In their motion Tuesday, defense attorneys said the email exchange shows that Mosby knew the area where Gray was chased was a high-crime location. They said that bolsters their argument that officers were within their rights to detain and handcuff Gray — even before finding a knife and officially arresting him.
"It must be understood that Mrs. Mosby was directing these officers to one of the highest crime intersections in Baltimore City and asking them to make arrests, conduct surveillance, and stop crime," the defense attorneys wrote. "Now, the State is apparently making the unimaginable argument that the police officers are not allowed to use handcuffs to protect their safety and prevent flight in an investigatory detention where the suspect fled in a high crime area and actually had a weapon on him."

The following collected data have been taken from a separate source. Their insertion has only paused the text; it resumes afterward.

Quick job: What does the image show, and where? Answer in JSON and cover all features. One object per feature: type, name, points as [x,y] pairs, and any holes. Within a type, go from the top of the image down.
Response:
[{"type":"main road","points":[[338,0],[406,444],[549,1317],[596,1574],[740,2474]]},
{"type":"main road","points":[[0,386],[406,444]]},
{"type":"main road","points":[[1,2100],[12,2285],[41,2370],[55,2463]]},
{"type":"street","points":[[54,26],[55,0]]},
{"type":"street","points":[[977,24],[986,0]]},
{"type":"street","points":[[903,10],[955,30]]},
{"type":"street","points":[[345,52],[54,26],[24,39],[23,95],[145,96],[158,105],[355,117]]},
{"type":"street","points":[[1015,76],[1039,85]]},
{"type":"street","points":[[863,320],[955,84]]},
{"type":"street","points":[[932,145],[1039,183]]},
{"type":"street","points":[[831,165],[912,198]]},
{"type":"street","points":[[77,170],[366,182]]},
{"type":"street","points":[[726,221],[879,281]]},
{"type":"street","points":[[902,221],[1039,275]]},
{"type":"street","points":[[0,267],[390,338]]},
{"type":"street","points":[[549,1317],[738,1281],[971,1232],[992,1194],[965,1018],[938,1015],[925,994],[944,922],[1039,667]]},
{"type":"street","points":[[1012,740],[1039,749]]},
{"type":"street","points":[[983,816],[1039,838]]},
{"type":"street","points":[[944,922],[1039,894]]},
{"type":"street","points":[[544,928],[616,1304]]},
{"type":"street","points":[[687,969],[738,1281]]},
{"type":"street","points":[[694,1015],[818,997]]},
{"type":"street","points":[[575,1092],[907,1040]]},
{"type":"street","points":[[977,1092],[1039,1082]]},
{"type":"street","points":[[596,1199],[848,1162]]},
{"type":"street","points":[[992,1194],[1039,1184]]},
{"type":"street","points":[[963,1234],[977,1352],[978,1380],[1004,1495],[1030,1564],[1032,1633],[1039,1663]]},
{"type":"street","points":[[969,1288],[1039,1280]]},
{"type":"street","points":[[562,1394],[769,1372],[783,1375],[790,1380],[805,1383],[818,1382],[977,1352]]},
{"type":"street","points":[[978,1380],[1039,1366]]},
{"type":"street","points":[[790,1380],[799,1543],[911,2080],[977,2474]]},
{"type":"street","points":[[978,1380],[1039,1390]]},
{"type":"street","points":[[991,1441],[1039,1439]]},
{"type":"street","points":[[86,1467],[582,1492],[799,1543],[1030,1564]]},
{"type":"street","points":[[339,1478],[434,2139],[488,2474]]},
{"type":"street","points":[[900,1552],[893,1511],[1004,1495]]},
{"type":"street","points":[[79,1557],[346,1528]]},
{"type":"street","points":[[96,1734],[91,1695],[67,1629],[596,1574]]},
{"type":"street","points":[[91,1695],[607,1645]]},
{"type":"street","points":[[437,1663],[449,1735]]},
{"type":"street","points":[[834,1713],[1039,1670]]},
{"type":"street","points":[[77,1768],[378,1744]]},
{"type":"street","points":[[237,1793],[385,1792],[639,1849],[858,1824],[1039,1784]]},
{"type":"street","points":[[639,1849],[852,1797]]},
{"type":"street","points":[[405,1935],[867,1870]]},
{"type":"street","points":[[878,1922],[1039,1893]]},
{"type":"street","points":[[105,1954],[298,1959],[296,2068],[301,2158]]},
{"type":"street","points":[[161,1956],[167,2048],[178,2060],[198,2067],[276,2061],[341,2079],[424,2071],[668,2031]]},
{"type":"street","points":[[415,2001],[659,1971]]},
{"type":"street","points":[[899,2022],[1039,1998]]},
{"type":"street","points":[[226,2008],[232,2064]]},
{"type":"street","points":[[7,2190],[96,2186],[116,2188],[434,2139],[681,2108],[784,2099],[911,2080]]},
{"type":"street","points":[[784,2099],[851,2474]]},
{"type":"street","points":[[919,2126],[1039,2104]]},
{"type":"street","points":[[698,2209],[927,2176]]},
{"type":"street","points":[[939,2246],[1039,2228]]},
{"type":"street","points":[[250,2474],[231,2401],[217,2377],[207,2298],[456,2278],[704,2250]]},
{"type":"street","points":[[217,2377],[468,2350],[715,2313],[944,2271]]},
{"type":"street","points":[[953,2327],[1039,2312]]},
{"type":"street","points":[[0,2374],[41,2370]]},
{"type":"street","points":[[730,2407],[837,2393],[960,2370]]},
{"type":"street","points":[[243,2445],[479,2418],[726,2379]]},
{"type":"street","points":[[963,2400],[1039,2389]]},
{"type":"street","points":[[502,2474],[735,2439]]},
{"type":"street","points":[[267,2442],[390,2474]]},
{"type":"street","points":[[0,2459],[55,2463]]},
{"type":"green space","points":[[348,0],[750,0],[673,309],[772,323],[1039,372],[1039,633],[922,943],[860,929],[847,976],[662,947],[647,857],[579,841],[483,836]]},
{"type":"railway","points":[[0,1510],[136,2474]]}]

In the March 17 email to Maj. Osborne Robinson, Rosenblatt wrote that Mosby's office wanted to build on the success in reducing crime in the West Baltimore neighborhood through the Operation Ceasefire program by "targeting that intersection for enhanced prosecutorial (and hopefully police) attention." In that program, prosecutors, police and community groups work together to persuade criminals to reform.
On March 20, Robinson forwarded Rosenblatt's email to several Western District officers, including Lt. Brian W. Rice. He was one of the three officers who arrested Gray and one of the six later charged in Gray's arrest and death.
Robinson told Rice and the other officers to begin a "daily narcotics initiative" focused on North Avenue and Mount Street, according to the email, and said he would be collecting "daily measurables" from them on their progress.
"This is effective immediately," Robinson wrote, noting that the officers should use cameras, informants and other covert policing tactics to get the job done.
Lt. Kenneth Butler, president of the Vanguard Justice Society, a group for minority and female Baltimore police officers, said that when orders such as Robinson's come down to target a specific corner, the response is consistent. "They want increased productivity, whether it be car stops, field interviews, arrests — that's what they mean by measurables," he said.
Butler, who said he has been a shift commander on and off for the past 15 years, added, "You have to use whatever tools you have — whether it be bike officers, cameras, foot officers, whatever you have — to abate that problem. So you're going to have to be aggressive."
Butler said that he has never seen such orders come from the state's attorney's office but that they come at the request of politicians and community leaders all the time.
"Once you're given an order, you have to carry it out. It's just that simple," he said.
Kinji Scott, a longtime community activist, defended Mosby's crime-fighting efforts. He said she did not order police to "put Freddie Gray in a situation where he had his spine severed. ... We cannot fault her for doing her job and being involved in the community."